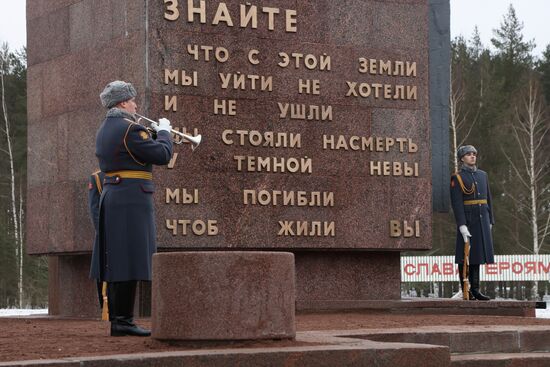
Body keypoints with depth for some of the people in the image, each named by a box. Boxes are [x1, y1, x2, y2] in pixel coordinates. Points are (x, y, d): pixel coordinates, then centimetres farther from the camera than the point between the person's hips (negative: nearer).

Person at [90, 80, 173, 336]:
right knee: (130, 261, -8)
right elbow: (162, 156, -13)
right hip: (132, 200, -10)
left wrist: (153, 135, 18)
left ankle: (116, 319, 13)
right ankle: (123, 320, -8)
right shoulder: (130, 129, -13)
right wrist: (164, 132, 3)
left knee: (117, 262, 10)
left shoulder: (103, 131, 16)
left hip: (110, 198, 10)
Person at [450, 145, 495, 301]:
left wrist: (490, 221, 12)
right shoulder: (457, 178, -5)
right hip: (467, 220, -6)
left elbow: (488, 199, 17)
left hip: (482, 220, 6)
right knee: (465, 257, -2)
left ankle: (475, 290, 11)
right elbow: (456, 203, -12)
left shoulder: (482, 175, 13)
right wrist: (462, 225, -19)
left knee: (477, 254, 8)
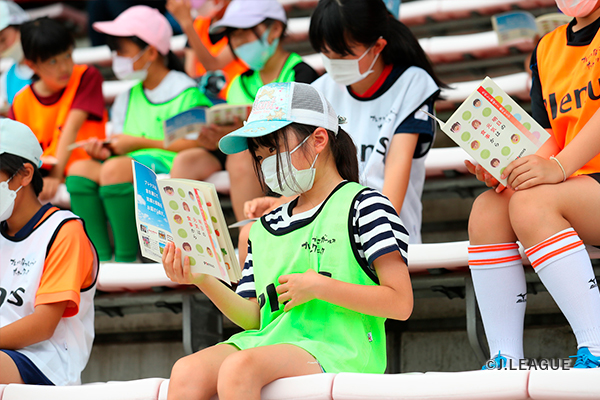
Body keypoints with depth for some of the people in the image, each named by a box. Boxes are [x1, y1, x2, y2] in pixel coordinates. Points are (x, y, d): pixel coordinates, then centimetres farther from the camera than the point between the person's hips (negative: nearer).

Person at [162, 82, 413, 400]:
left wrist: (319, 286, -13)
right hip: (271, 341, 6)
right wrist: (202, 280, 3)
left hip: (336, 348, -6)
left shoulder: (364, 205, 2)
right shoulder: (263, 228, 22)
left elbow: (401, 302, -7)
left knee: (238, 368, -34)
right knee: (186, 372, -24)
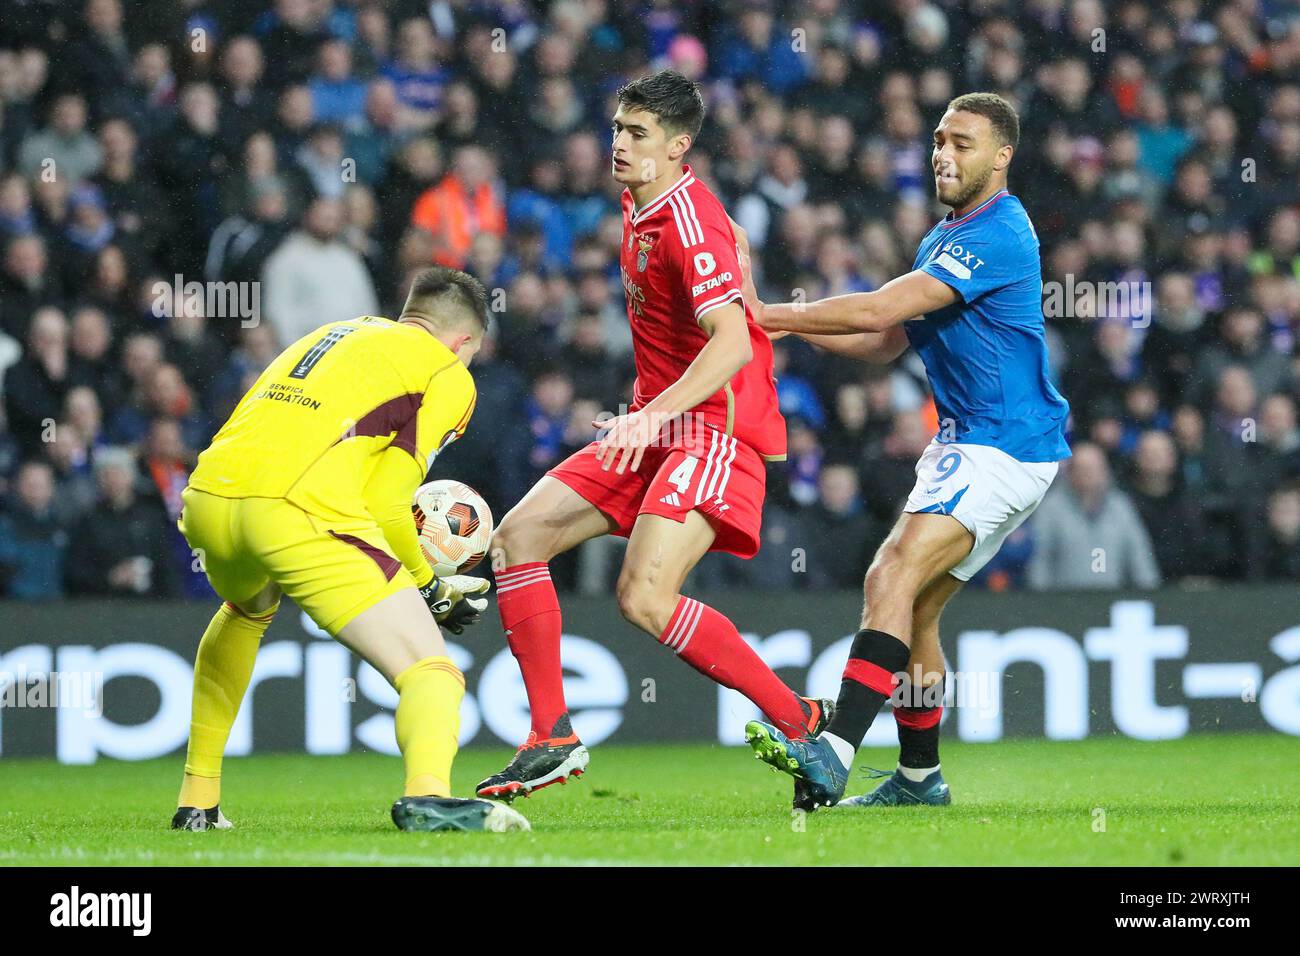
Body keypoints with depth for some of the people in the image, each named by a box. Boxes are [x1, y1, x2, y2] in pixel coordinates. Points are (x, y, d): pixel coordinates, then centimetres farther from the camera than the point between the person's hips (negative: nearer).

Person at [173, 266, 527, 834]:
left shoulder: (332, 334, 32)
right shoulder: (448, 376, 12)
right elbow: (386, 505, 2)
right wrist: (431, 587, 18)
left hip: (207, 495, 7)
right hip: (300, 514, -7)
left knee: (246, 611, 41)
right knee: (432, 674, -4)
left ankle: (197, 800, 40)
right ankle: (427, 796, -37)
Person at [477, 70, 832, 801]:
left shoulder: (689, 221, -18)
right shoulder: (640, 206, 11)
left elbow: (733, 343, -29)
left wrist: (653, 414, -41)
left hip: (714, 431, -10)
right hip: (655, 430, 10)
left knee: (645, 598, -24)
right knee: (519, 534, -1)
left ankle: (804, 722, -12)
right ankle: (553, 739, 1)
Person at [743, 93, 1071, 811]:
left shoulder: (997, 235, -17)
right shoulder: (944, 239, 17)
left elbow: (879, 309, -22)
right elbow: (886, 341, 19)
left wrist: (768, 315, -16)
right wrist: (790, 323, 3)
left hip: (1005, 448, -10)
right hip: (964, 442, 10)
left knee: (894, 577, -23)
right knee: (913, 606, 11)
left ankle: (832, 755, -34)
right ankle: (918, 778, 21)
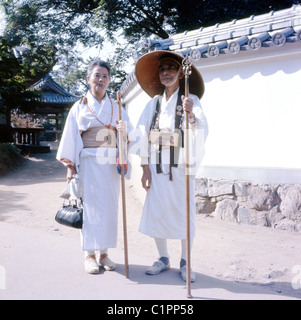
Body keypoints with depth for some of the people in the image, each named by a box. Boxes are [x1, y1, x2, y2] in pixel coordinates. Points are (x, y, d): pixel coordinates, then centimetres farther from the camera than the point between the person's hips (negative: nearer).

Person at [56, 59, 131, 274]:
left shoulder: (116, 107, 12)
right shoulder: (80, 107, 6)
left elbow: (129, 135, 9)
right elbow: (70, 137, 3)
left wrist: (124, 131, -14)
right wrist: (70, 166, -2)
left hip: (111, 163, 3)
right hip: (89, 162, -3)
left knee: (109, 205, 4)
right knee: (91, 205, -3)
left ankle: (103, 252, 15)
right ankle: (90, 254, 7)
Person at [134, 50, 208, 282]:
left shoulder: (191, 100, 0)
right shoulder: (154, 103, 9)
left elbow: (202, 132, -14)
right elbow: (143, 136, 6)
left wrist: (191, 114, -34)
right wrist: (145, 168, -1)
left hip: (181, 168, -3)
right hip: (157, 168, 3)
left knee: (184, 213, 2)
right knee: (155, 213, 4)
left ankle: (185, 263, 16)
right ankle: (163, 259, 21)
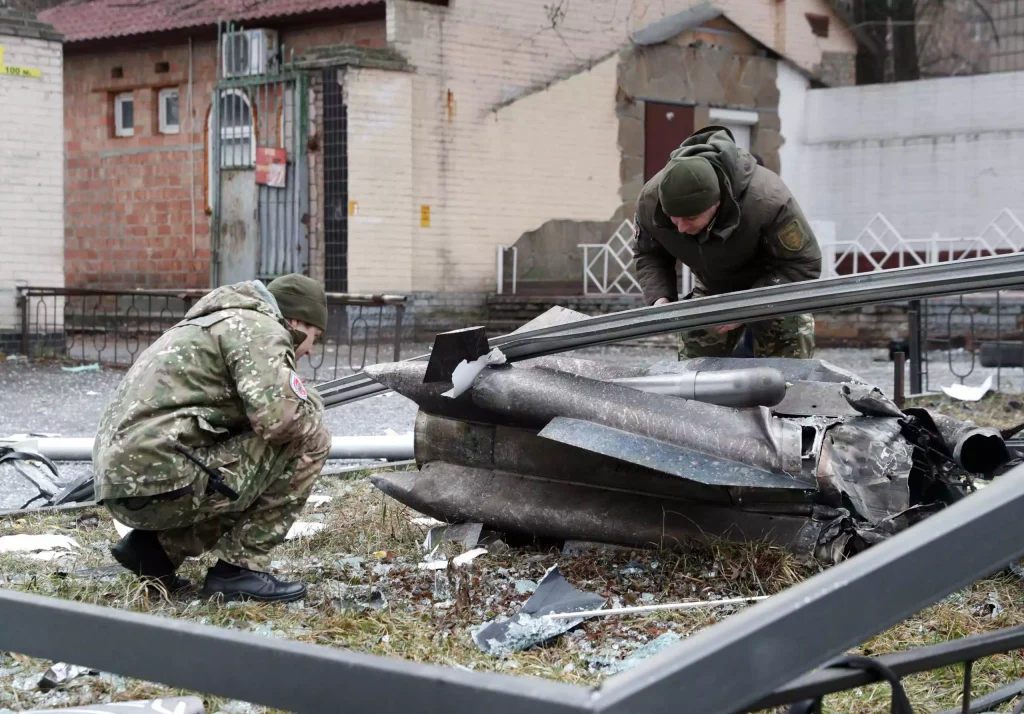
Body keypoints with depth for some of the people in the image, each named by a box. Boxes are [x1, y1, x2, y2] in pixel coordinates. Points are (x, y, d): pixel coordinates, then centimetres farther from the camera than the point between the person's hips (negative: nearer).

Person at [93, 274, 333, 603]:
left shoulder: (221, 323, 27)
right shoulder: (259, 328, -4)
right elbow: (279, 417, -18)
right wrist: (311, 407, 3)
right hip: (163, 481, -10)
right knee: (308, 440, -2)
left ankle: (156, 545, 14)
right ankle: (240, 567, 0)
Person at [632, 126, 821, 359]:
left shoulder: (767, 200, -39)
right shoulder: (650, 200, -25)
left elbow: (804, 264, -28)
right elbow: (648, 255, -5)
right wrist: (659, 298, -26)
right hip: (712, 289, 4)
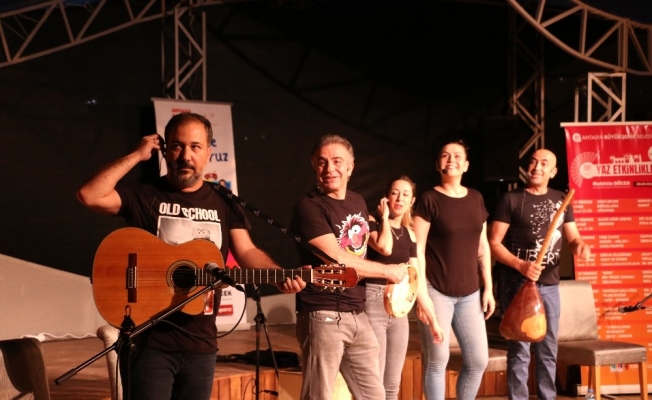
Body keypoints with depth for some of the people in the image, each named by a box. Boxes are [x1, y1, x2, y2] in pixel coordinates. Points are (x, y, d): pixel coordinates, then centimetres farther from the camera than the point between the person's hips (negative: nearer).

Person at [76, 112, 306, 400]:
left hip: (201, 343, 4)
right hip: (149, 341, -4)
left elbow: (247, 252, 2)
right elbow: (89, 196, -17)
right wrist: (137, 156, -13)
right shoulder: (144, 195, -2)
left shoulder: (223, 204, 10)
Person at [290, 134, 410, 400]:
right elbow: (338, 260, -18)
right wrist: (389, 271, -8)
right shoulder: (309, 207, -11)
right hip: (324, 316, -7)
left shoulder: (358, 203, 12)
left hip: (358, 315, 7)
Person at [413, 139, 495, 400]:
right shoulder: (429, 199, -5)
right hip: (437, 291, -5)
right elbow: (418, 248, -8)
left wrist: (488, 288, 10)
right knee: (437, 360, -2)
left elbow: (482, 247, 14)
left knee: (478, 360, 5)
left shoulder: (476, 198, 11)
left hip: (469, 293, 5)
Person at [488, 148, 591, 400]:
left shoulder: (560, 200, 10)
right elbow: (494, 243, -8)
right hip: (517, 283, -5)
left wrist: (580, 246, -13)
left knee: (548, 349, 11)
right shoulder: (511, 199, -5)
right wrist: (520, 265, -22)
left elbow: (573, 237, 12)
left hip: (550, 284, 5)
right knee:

****************************************

Work to complete:
Set down only the lines above that fall between the line holding "right hip: (89, 162, -3)" and the line holding "right ankle: (163, 259, 21)", inclusive, keeping each exact.

Output below:
right hip: (89, 162, -3)
left knee: (109, 205, 4)
right knee: (91, 205, -3)
left ankle: (103, 252, 15)
right ankle: (90, 254, 7)
Person at [134, 50, 208, 282]:
left shoulder: (191, 100, 0)
right shoulder: (154, 103, 9)
left elbow: (202, 132, -14)
right elbow: (143, 136, 6)
left wrist: (191, 114, -34)
right wrist: (145, 168, -1)
left hip: (181, 168, -3)
right hip: (157, 168, 3)
left knee: (184, 213, 2)
right knee: (155, 213, 4)
left ankle: (185, 263, 16)
right ankle: (163, 259, 21)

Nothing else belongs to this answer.